**ACTIVITY**
The records that follow are to be reproduced exactly. Any pictures in them are left out.

Data extracted from a collection:
-- -- --
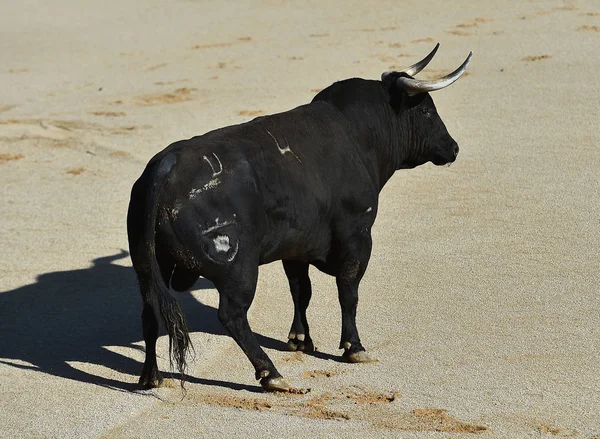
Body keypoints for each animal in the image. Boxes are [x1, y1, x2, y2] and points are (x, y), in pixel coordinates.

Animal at [127, 47, 474, 392]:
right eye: (426, 111)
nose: (454, 147)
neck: (359, 133)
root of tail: (166, 166)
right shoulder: (357, 235)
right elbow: (348, 291)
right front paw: (354, 347)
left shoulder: (295, 246)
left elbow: (300, 289)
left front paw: (299, 339)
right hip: (239, 269)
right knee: (232, 316)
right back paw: (271, 374)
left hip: (148, 266)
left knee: (149, 309)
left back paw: (151, 376)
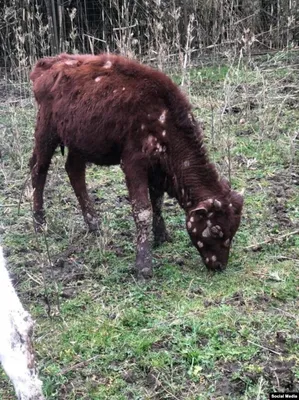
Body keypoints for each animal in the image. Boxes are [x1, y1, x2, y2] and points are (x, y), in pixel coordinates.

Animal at [29, 52, 244, 278]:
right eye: (216, 230)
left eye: (234, 229)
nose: (219, 265)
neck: (164, 119)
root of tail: (46, 65)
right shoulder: (133, 164)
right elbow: (142, 210)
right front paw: (143, 265)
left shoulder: (157, 169)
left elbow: (157, 202)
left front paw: (162, 236)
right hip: (46, 131)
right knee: (38, 170)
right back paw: (39, 223)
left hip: (78, 141)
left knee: (75, 171)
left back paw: (94, 224)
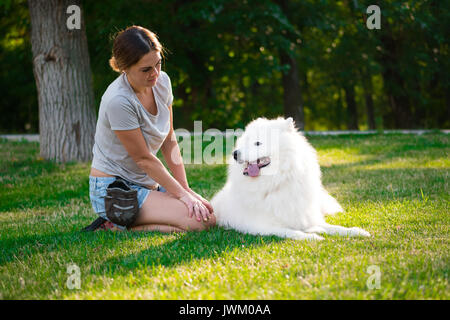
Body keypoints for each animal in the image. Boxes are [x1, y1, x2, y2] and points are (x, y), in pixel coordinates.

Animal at [210, 117, 370, 240]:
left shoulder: (304, 217)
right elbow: (293, 232)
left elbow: (336, 227)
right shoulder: (262, 226)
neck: (277, 181)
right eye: (244, 143)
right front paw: (313, 237)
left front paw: (357, 231)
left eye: (257, 143)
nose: (235, 154)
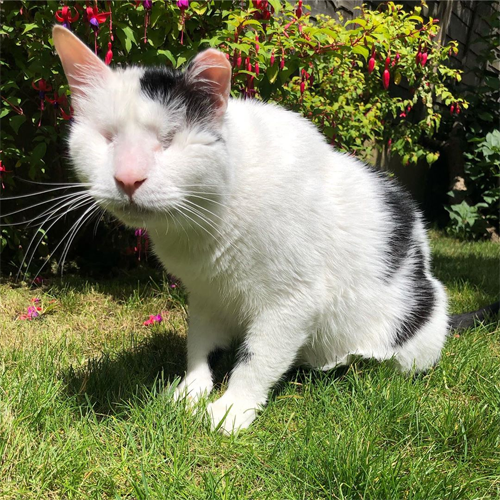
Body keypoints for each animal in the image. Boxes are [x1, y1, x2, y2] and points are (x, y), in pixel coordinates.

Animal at [52, 26, 498, 434]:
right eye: (107, 138)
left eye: (169, 139)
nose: (128, 178)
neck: (205, 223)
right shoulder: (206, 294)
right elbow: (200, 345)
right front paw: (191, 390)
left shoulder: (293, 299)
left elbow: (257, 358)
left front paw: (230, 410)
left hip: (415, 319)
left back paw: (346, 362)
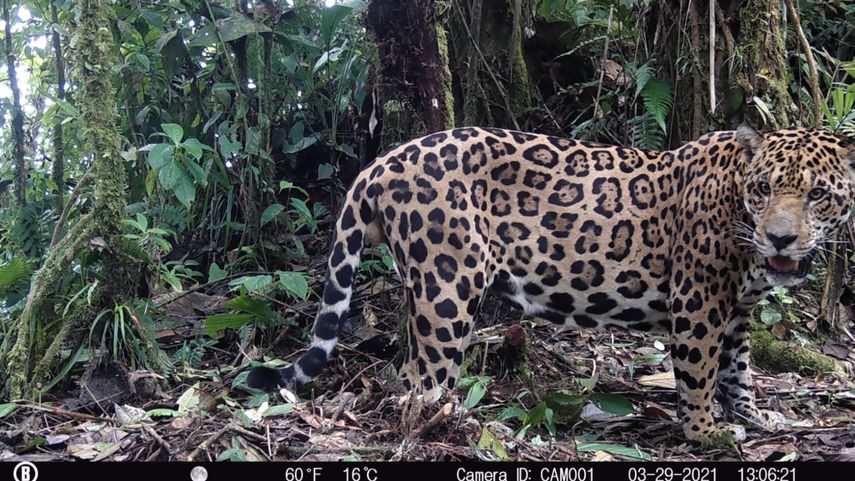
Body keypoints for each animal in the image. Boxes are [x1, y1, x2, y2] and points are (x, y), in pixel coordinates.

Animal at [248, 124, 855, 443]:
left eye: (817, 195)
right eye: (763, 189)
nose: (780, 239)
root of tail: (383, 161)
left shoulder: (738, 310)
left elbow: (739, 370)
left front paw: (754, 416)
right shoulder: (700, 300)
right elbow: (701, 372)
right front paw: (707, 433)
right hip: (448, 284)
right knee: (420, 378)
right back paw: (450, 426)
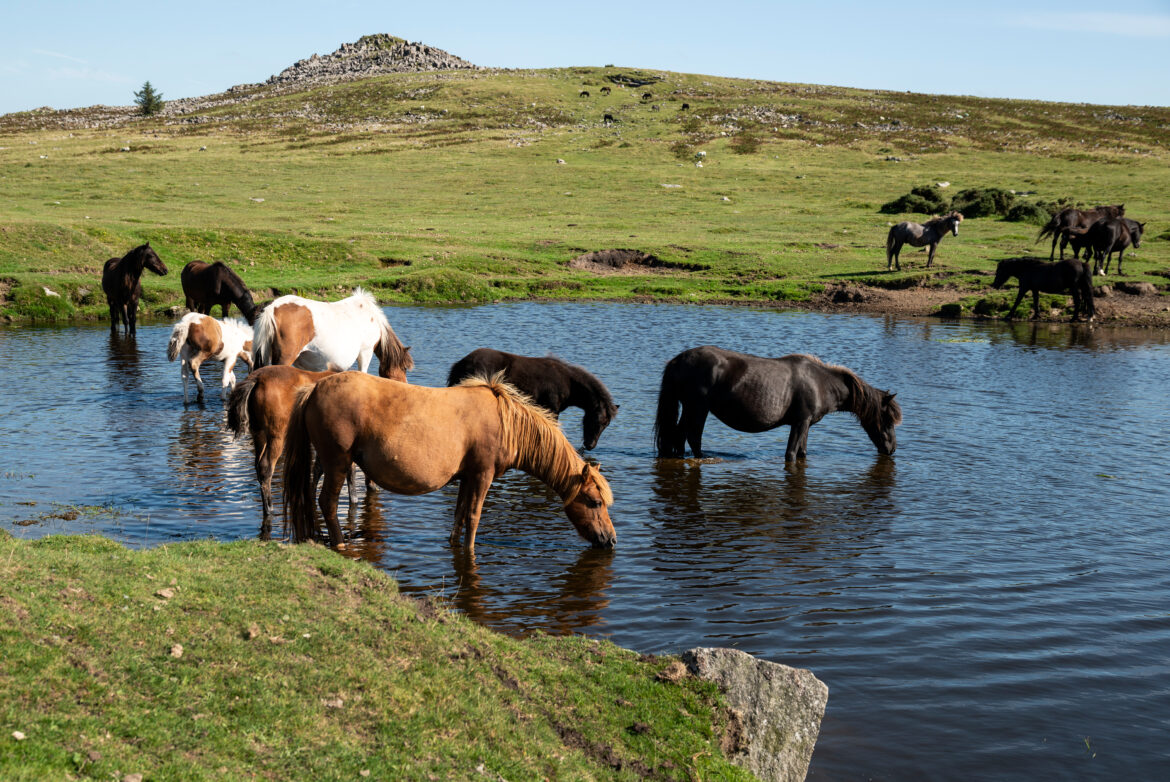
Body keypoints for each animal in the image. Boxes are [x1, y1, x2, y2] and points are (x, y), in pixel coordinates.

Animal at [283, 372, 616, 550]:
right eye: (595, 502)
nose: (611, 540)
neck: (505, 423)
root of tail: (314, 387)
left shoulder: (467, 477)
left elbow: (459, 516)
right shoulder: (482, 475)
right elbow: (474, 517)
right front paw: (470, 552)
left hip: (323, 463)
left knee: (309, 496)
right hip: (337, 462)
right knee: (327, 502)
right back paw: (339, 542)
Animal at [446, 348, 619, 450]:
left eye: (606, 424)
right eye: (597, 420)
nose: (590, 445)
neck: (568, 382)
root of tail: (461, 363)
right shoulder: (551, 409)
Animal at [654, 346, 901, 462]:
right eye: (888, 419)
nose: (891, 449)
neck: (821, 382)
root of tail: (677, 360)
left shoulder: (805, 425)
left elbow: (801, 453)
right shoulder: (800, 423)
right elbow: (791, 455)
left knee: (678, 436)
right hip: (697, 408)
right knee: (692, 436)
-- -- --
**EXERCISE RESPONSE**
Body keypoints for each animal in the image. Boxes are [x1, y1, x2, y2] and points are (x, y), in pixel coordinates.

Animal at [127, 47, 474, 392]:
right eye: (426, 111)
nose: (454, 147)
neck: (359, 133)
root of tail: (166, 166)
right shoulder: (357, 235)
right elbow: (348, 291)
right front paw: (354, 347)
left shoulder: (295, 246)
left elbow: (300, 289)
left front paw: (299, 339)
right hip: (239, 269)
right knee: (232, 316)
right back paw: (271, 374)
left hip: (148, 266)
left knee: (149, 309)
left back paw: (151, 376)
Body keypoints for each animal in the image. Boxes are [x1, y1, x2, y2] and points are (x, y), in pixel coordinates.

Animal at [29, 52, 244, 278]:
right eye: (216, 230)
left eye: (234, 229)
nose: (219, 265)
neck: (164, 119)
root of tail: (46, 65)
right shoulder: (133, 164)
right elbow: (142, 210)
right front paw: (143, 265)
left shoulder: (157, 169)
left elbow: (157, 202)
left front paw: (162, 236)
right hip: (46, 131)
right knee: (38, 170)
right back paw: (39, 223)
left hip: (78, 141)
left knee: (75, 171)
left back paw: (94, 224)
Body keypoints for each animal in the image. Boxes are [x1, y1, x2, y2] and points are (x, y), in pixel coordinates.

Animal at [210, 117, 370, 240]:
left shoulder: (304, 217)
right elbow: (293, 232)
left elbow: (336, 227)
right shoulder: (262, 226)
neck: (277, 181)
right eye: (244, 143)
right front paw: (313, 237)
left front paw: (357, 231)
left eye: (257, 143)
nose: (235, 154)
Body keypoints for each animal in the image. Boxes are [x1, y1, x2, y2] and points are (x, y), in pixel coordinates.

Animal at [52, 26, 498, 434]:
right eye: (107, 138)
left eye: (169, 139)
nose: (128, 178)
neck: (205, 223)
right shoulder: (206, 294)
right elbow: (200, 345)
right front paw: (191, 390)
left shoulder: (293, 299)
left elbow: (257, 358)
left front paw: (230, 410)
left hip: (415, 319)
left back paw: (346, 362)
Body keypoints for each animal in the image. Boxes are [x1, y1, x2, y2] and points are (x, y), in pixel coordinates.

Animal at [248, 124, 855, 443]:
left eye: (817, 195)
right eye: (763, 189)
nose: (780, 239)
root of tail: (383, 161)
left shoulder: (738, 310)
left elbow: (739, 370)
left front paw: (754, 416)
right shoulder: (700, 300)
right elbow: (701, 372)
right front paw: (707, 433)
right hip: (448, 284)
right knee: (420, 378)
right back paw: (450, 426)
Body keypoints for each animal in the image. Boxes are [x1, y1, x2, y2] and points are (x, y), in pixel coordinates.

Animal at [283, 372, 616, 550]:
right eye: (595, 502)
nose: (611, 540)
neck: (505, 423)
root of tail: (314, 387)
left shoulder: (467, 477)
left elbow: (459, 516)
right shoulder: (482, 475)
right elbow: (474, 517)
right front paw: (470, 552)
left hip: (323, 463)
left knee: (309, 496)
right hip: (337, 462)
right knee: (327, 502)
right back paw: (339, 542)
Animal at [446, 348, 619, 450]:
left eye: (606, 424)
right eye: (597, 420)
nose: (590, 445)
neck: (568, 382)
root of tail: (461, 363)
right shoulder: (551, 409)
Animal at [654, 346, 901, 462]:
right eye: (888, 419)
nose: (891, 449)
neck: (821, 382)
root of tail: (677, 360)
left shoulder: (805, 425)
left elbow: (801, 453)
right shoulder: (800, 423)
right elbow: (791, 455)
left knee: (678, 436)
right hip: (697, 408)
right knee: (692, 436)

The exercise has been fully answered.